Grand Duchess Olga Nikolaevna of Russia - Adolescence and Relationships With Parents

Adolescence and Relationships With Parents

"Her chief characteristics ... were a strong will and a singularly straightforward habit of thought and action", wrote her mother's friend Anna Vyrubova, who recalled Olga's hot temper and her struggles to keep it under control. "Admirable qualities in a woman, these same characteristics are often trying in childhood, and Olga as a little girl sometimes showed herself willful and even disobedient." Olga idolized her father and wore a necklace with an icon of St. Nicholas on her chest. She, like her siblings, enjoyed games of tennis and swimming with her father during their summer holidays and often confided in him when she went with him on long walks. Though she also loved Alexandra, her relationship with her mother was somewhat strained during her adolescence and early adulthood. "Olga is always most unamiable about every proposition, though may end by doing what I wish", wrote Alexandra to Nicholas on March 13, 1916. "And when I am severe — sulks me." In another letter to Nicholas during World War I, Alexandra complained that Olga's grumpiness, bad humor and general reluctance to make an official visit to the hospital where she usually worked as a Red Cross nurse made things difficult. Olga also occasionally found her mother's attitude trying. Parlormaid Elizaveta Nikolaevna Ersberg told her niece that the Tsar paid closer attention to the children than Alexandra did and Alexandra often was ill with a migraine or quarreled with the servants. In 1913, Olga complained in a letter to her grandmother, Dowager Empress Maria Feodorovna about her mother's invalidism. "As usual her heart isn't well", Olga wrote. "It's all so unpleasant." Queen Marie of Romania, who met Olga and her sisters when they visited Romania on a state trip in 1914, commented in her memoirs that the girls were natural and confided in her when Alexandra wasn't present, but when she appeared "they always seemed to be watching her every expression so as to be sure to act according to her desires."

As an adolescent, Olga received frequent reminders from her mother to be an example for the other children and to be patient with her younger sisters and with her nurses. On January 11, 1909, Alexandra admonished thirteen-year old Olga for rudeness and bad behavior. She told the teenager that she must be polite to the servants, who looked after her well and did their best for her, and she should not make her nurse "nervous" when she was tired and not feeling well. Olga responded on January 12, 1909 that she would try to do better but it wasn't easy because her nurse became angry and cross with her for no good reason. However, Ersberg, one of the maids, told her niece that the servants sometimes had good reason to be cross with Olga because the eldest grand duchess could be spoiled, capricious, and lazy. On January 24, 1909, Alexandra scolded the active teenager, who once signed another of her letters with the nickname "Unmounted Cossack", again: "You are growing very big — don't be so wild and kick about and show your legs, it is not pretty. I never did so when your age or when I was smaller and younger even."
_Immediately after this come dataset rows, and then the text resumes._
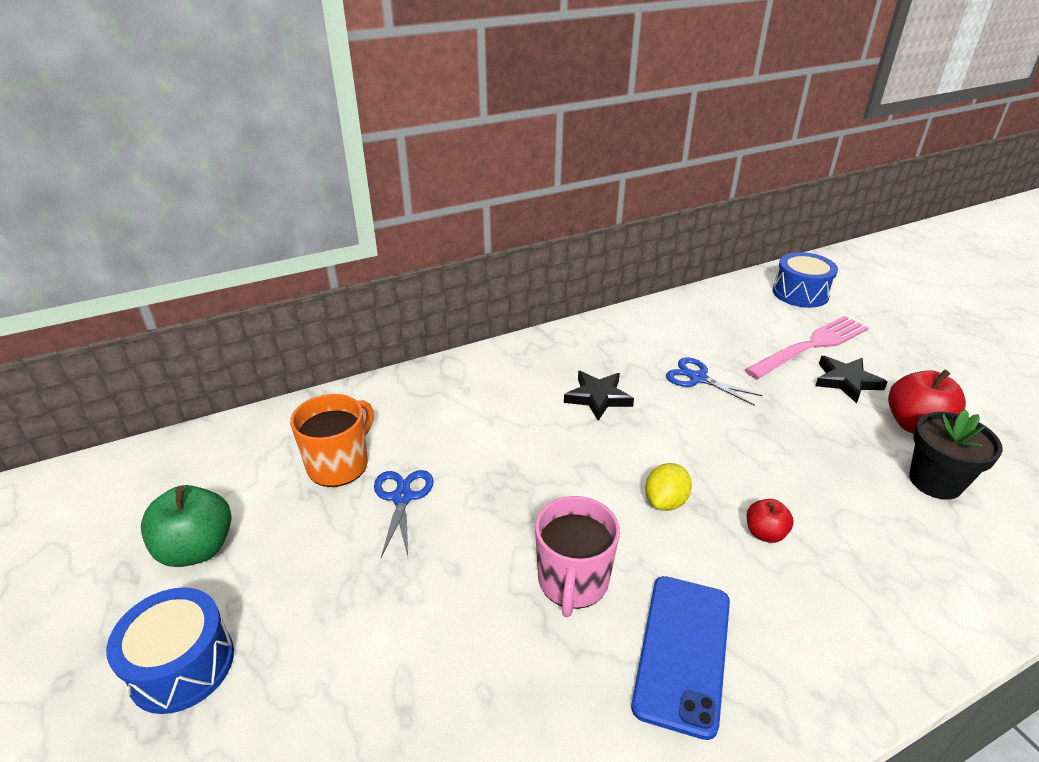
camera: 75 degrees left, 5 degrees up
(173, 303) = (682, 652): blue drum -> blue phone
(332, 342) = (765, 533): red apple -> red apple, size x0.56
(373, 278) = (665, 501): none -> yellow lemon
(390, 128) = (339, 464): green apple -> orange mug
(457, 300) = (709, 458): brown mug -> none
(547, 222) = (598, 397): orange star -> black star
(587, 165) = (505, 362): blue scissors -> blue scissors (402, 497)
Three years later, Alexandra blamed sixteen-year-old Olga, who was sitting beside her seven-year-old brother, for failing to control the misbehaving Tsarevich Alexei during a family dinner. The spoiled Alexei teased others at the table, refused to sit up in his chair, wouldn't eat his food and licked his plate. The Tsarina's expectation was unreasonable, said Grand Duke Konstantin Konstantinovich of Russia, a distant cousin of the imperial family. "Olga cannot deal with him", he wrote in his diary on March 18, 1912. Court official A. A. Mossolov wrote that Olga was already seventeen, but still "she had the ways of a flapper", referring to her rough manners and liking for exuberant play.